You could write your own iterator like this, but I'm not sure it's better.

use std::mem;

struct MyChunker<I> {
    iter: I,
    chunk: Vec<String>,
    total_size: usize,
    done: bool,
}

impl<I> Iterator for MyChunker<I>
where
    I: Iterator<Item = String>,
{
    type Item = Vec<String>;
    
    fn next(&mut self) -> Option<Vec<String>> {
        if self.done {
            return None;
        }
        loop {
            match self.iter.next() {
                Some(item) => {
                    self.total_size += item.len();
                    self.chunk.push(item);
                    if self.total_size > 2 {
                        self.total_size = 0;
                        return Some(mem::take(&mut self.chunk));
                    }
                }
                None if self.chunk.is_empty() => {
                    self.done = true;
                    return None;
                }
                None => {
                    self.done = true;
                    return Some(mem::take(&mut self.chunk));
                }
            }
        }
    }
}

Note that this uses std::mem::take, which replaces the vector with an empty vector and returns the old vector. This avoids cloning the contents of the vector.

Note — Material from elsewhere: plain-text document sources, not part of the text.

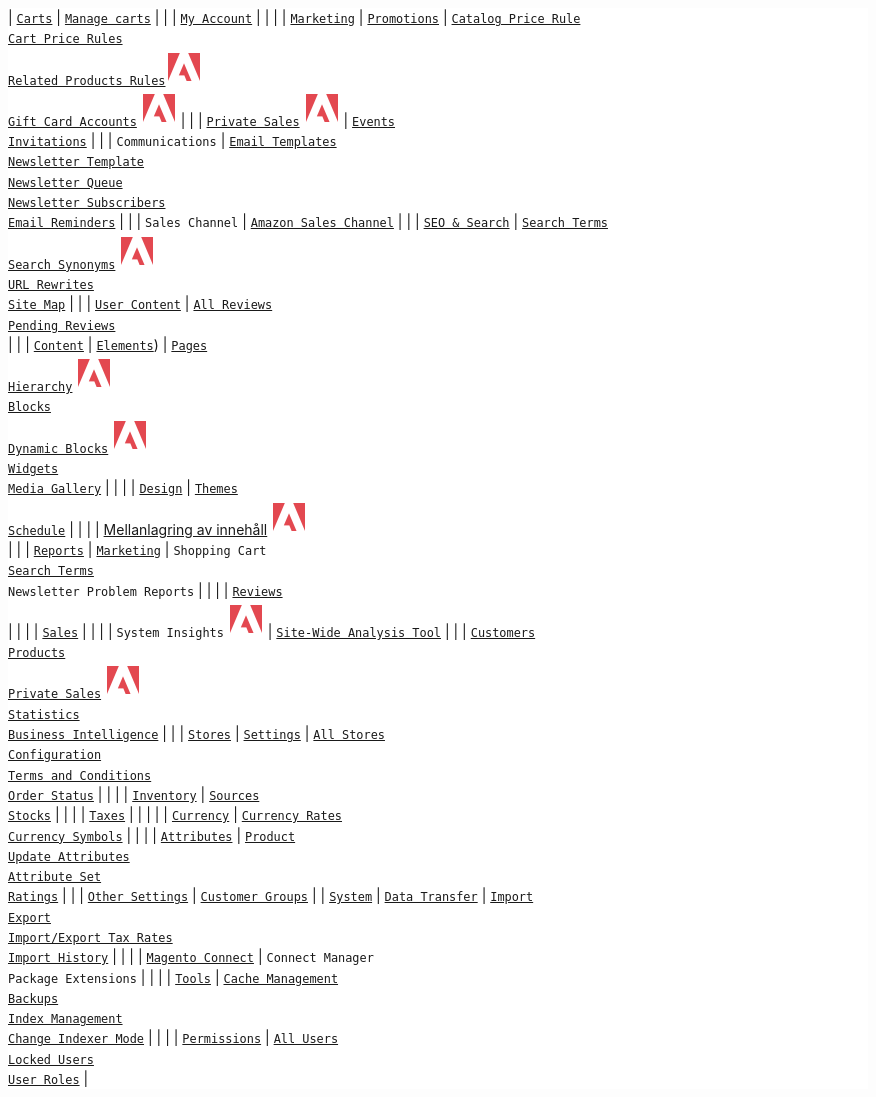 | [`Carts`](../stores-purchase/shopping-assisted-cart-manage.md) | [`Manage carts`](../stores-purchase/shopping-assisted-cart-manage.md) |  |
| [`My Account`](../customers/account-dashboard-my-account.md) |  |  |
| [`Marketing`](../merchandising-promotions/marketing-menu.md) | [`Promotions`](../merchandising-promotions/marketing-menu.md#uicontrol-promotions) | [`Catalog Price Rule`](../merchandising-promotions/price-rules-catalog.md) <br/>[`Cart Price Rules`](../merchandising-promotions/price-rules-cart.md) <br/>[`Related Products Rules`](../merchandising-promotions/product-related-rules.md)![Adobe Commerce](../assets/adobe-logo.svg)<br/>[`Gift Card Accounts`](../stores-purchase/product-gift-card-accounts.md) ![Adobe Commerce](../assets/adobe-logo.svg) |
|  | [`Private Sales`](../merchandising-promotions/events-private-sales.md) ![Adobe Commerce](../assets/adobe-logo.svg) | [`Events`](../merchandising-promotions/event-create.md) <br/>[`Invitations`](../merchandising-promotions/invitations.md) |
|  | `Communications` | [`Email Templates`](email-templates.md) <br/>[`Newsletter Template`](../merchandising-promotions/newsletter-template.md) <br/>[`Newsletter Queue`](../merchandising-promotions/newsletter-queue.md) <br/>[`Newsletter Subscribers`](../merchandising-promotions/newsletter-subscribers.md) <br/>[`Email Reminders`](../merchandising-promotions/email-reminder-rules.md) |
|  | `Sales Channel` | [`Amazon Sales Channel`](https://experienceleague.adobe.com/docs/commerce-channels/amazon/overview.html?lang=sv-SE) |
|  | [`SEO & Search`](../merchandising-promotions/marketing-menu.md#uicontrol-seo--search) | [`Search Terms`](../catalog/search-terms.md) <br/>[`Search Synonyms`](../catalog/search-terms.md#search-synonyms) ![Adobe Commerce](../assets/adobe-logo.svg)<br/>[`URL Rewrites`](../merchandising-promotions/url-rewrite-custom.md) <br/>[`Site Map`](../merchandising-promotions/sitemap-xml.md) |
|  | [`User Content`](../merchandising-promotions/product-reviews-moderate.md) | [`All Reviews`](../merchandising-promotions/product-reviews.md) <br/>[`Pending Reviews`](../merchandising-promotions/product-reviews-moderate.md) <br/> |  |
| [`Content`](../content-design/content-menu.md) | [`Elements`](../content-design/content-menu.md#uicontrol-elements)) | [`Pages`](../content-design/pages.md)<br/>[`Hierarchy`](../content-design/page-hierarchy.md) ![Adobe Commerce](../assets/adobe-logo.svg)<br/>[`Blocks`](../content-design/blocks.md)<br/>[`Dynamic Blocks`](../content-design/dynamic-blocks.md) ![Adobe Commerce](../assets/adobe-logo.svg)<br/>[`Widgets`](../content-design/widgets.md)<br/>[`Media Gallery`](../content-design/media-gallery.md) |  |
|  | [`Design`](../content-design/introduction.md#design) | [`Themes`](../content-design/themes.md)<br/>[`Schedule`](../content-design/schedule.md) |  |
|  | [Mellanlagring av innehåll](../content-design/content-staging.md) ![Adobe Commerce](../assets/adobe-logo.svg)<br /> |  |
| [`Reports`](../getting-started/reports-menu.md) | [`Marketing`](../getting-started/marketing-reports.md) | `Shopping Cart`<br />[`Search Terms`](../catalog/search-terms.md#search-terms-report)<br />`Newsletter Problem Reports` |  |
|  | [`Reviews`](../getting-started/review-reports.md)<br /> |  |
|  | [`Sales`](../getting-started/sales-reports.md) |  |
|  | `System Insights` ![Adobe Commerce](../assets/adobe-logo.svg) | [`Site-Wide Analysis Tool`](https://experienceleague.adobe.com/docs/commerce-operations/tools/site-wide-analysis-tool/access.html?lang=sv-SE) |
|  | [`Customers`](../getting-started/customer-reports.md)<br/>[`Products`](../getting-started/product-reports.md)<br/>[`Private Sales`](../getting-started/private-sales-reports.md) ![Adobe Commerce](../assets/adobe-logo.svg)<br />[`Statistics`](../getting-started/reports-menu.md#uicontrol-statistics)<br />[`Business Intelligence`](../getting-started/business-intelligence.md) |  |
| [`Stores`](../stores-purchase/stores.md) | [`Settings`](../stores-purchase/stores-menu.md) | [`All Stores`](../stores-purchase/stores.md)<br/>[`Configuration`](../configuration-reference/guide-overview.md)<br/>[`Terms and Conditions`](../stores-purchase/terms-and-conditions.md)<br/>[`Order Status`](../stores-purchase/order-status.md) |  |
|  | [`Inventory`](../inventory-management/sources-stocks.md) | [`Sources`](../inventory-management/sources-manage.md)<br/>[`Stocks`](../inventory-management/stocks-manage.md) |  |
|  | [`Taxes`](../stores-purchase/taxes.md) |  |  |
|  | [`Currency`](../stores-purchase/currency.md) | [`Currency Rates`](../stores-purchase/currency-update.md)<br/>[`Currency Symbols`](../stores-purchase/currency-configuration.md#step-5-customize-currency-symbols-optional) |  |
|  | [`Attributes`](../catalog/product-attributes.md) | [`Product`](../catalog/attribute-product-create.md)<br/>[`Update Attributes`](../catalog/attribute-product-create.md)<br/>[`Attribute Set`](../catalog/attribute-sets.md)<br/>[`Ratings`](../merchandising-promotions/product-reviews.md#create-custom-ratings) |
|  | [`Other Settings`](../stores-purchase/stores-menu.md) | [`Customer Groups`](../customers/customer-groups.md) |
| [`System`](system-menu.md) | [`Data Transfer`](data-transfer.md) | [`Import`](data-import.md)<br/>[`Export`](data-export.md)<br/>[`Import/Export Tax Rates`](data-transfer-tax-rates.md)<br/>[`Import History`](data-import.md#import-history) |  |
|  | [`Magento Connect`](../getting-started/commerce-marketplace.md) | `Connect Manager`<br/>`Package Extensions` |  |
|  | [`Tools`](system-menu.md#tools) | [`Cache Management`](cache-management.md)<br/>[`Backups`](backups.md)<br/>[`Index Management`](index-management.md)<br/>[`Change Indexer Mode`](index-management.md) |  |
|  | [`Permissions`](permissions.md) | [`All Users`](permissions-users-all.md)<br/>[`Locked Users`](permissions-users-all.md#locked-users)<br/>[`User Roles`](permissions-user-roles.md) |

it seems what I want, I'll try it . Thanks a lot :smiley:

This can be simplified and generalized slightly (playground):

struct MyChunker<I: Iterator> {
    iter: I,
    chunk: Vec<I::Item>,
    max_total_size: usize,
    total_size: usize,
}

impl<I> Iterator for MyChunker<I>
where
    I: Iterator,
    I::Item: AsRef<str>,
{
    type Item = Vec<I::Item>;
    
    fn next(&mut self) -> Option<Self::Item> {
        loop {
            match self.iter.next() {
                Some(item) => {
                    self.total_size += item.as_ref().len();
                    self.chunk.push(item);
                    if self.total_size > self.max_total_size {
                        self.total_size = 0;
                        return Some(mem::take(&mut self.chunk))
                    }
                }
                None => return if self.chunk.is_empty() {
                    None
                } else {
                    Some(mem::take(&mut self.chunk))
                }
            }
        }
    }
}
1 Like

This topic was automatically closed 90 days after the last reply. We invite you to open a new topic if you have further questions or comments.